┏━━

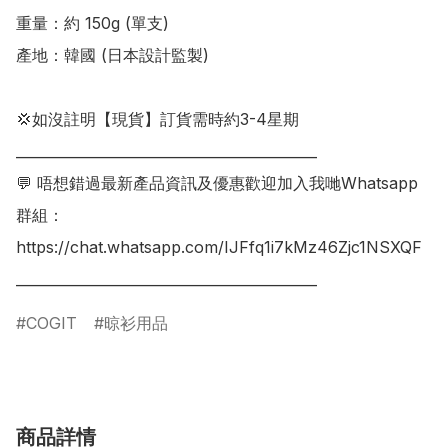
重量：約 150g (單支)

產地：韓國 (日本設計監製)

💢如沒註明【現貨】訂貨需時約3-4星期

___________________________________________

💬 唔想錯過最新產品資訊及優惠歡迎加入我哋Whatsapp
群組：

https://chat.whatsapp.com/IJFfq1i7kMz46Zjc1NSXQF

COGIT
晾衫用品
商品詳情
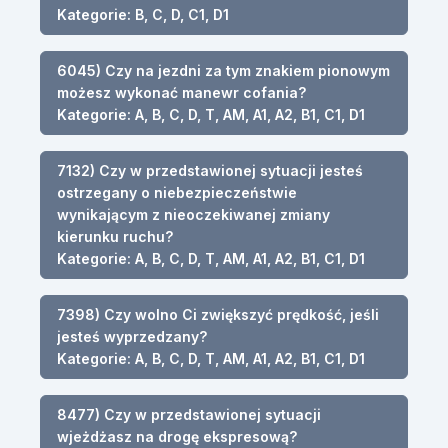
Kategorie: B, C, D, C1, D1
6045) Czy na jezdni za tym znakiem pionowym
możesz wykonać manewr cofania?
Kategorie: A, B, C, D, T, AM, A1, A2, B1, C1, D1
7132) Czy w przedstawionej sytuacji jesteś
ostrzegany o niebezpieczeństwie
wynikającym z nieoczekiwanej zmiany
kierunku ruchu?
Kategorie: A, B, C, D, T, AM, A1, A2, B1, C1, D1
7398) Czy wolno Ci zwiększyć prędkość, jeśli
jesteś wyprzedzany?
Kategorie: A, B, C, D, T, AM, A1, A2, B1, C1, D1
8477) Czy w przedstawionej sytuacji
wjeżdżasz na drogę ekspresową?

┗━━

### Activity
Render every line of the listing above as a Markdown table with the columns Row and Line, numbering the rows and omitting blank lines. Leave the pictures out.

### Exercise answer
| Row | Line |
|---|---|
| 1 | 重量：約 150g (單支) |
| 2 | 產地：韓國 (日本設計監製) |
| 3 | 💢如沒註明【現貨】訂貨需時約3-4星期 |
| 4 | ___________________________________________ |
| 5 | 💬 唔想錯過最新產品資訊及優惠歡迎加入我哋Whatsapp |
| 6 | 群組： |
| 7 | https://chat.whatsapp.com/IJFfq1i7kMz46Zjc1NSXQF |
| 8 | COGIT |
| 9 | 晾衫用品 |
| 10 | 商品詳情 |
| 11 | Kategorie: B, C, D, C1, D1 |
| 12 | 6045) Czy na jezdni za tym znakiem pionowym |
| 13 | możesz wykonać manewr cofania? |
| 14 | Kategorie: A, B, C, D, T, AM, A1, A2, B1, C1, D1 |
| 15 | 7132) Czy w przedstawionej sytuacji jesteś |
| 16 | ostrzegany o niebezpieczeństwie |
| 17 | wynikającym z nieoczekiwanej zmiany |
| 18 | kierunku ruchu? |
| 19 | Kategorie: A, B, C, D, T, AM, A1, A2, B1, C1, D1 |
| 20 | 7398) Czy wolno Ci zwiększyć prędkość, jeśli |
| 21 | jesteś wyprzedzany? |
| 22 | Kategorie: A, B, C, D, T, AM, A1, A2, B1, C1, D1 |
| 23 | 8477) Czy w przedstawionej sytuacji |
| 24 | wjeżdżasz na drogę ekspresową? |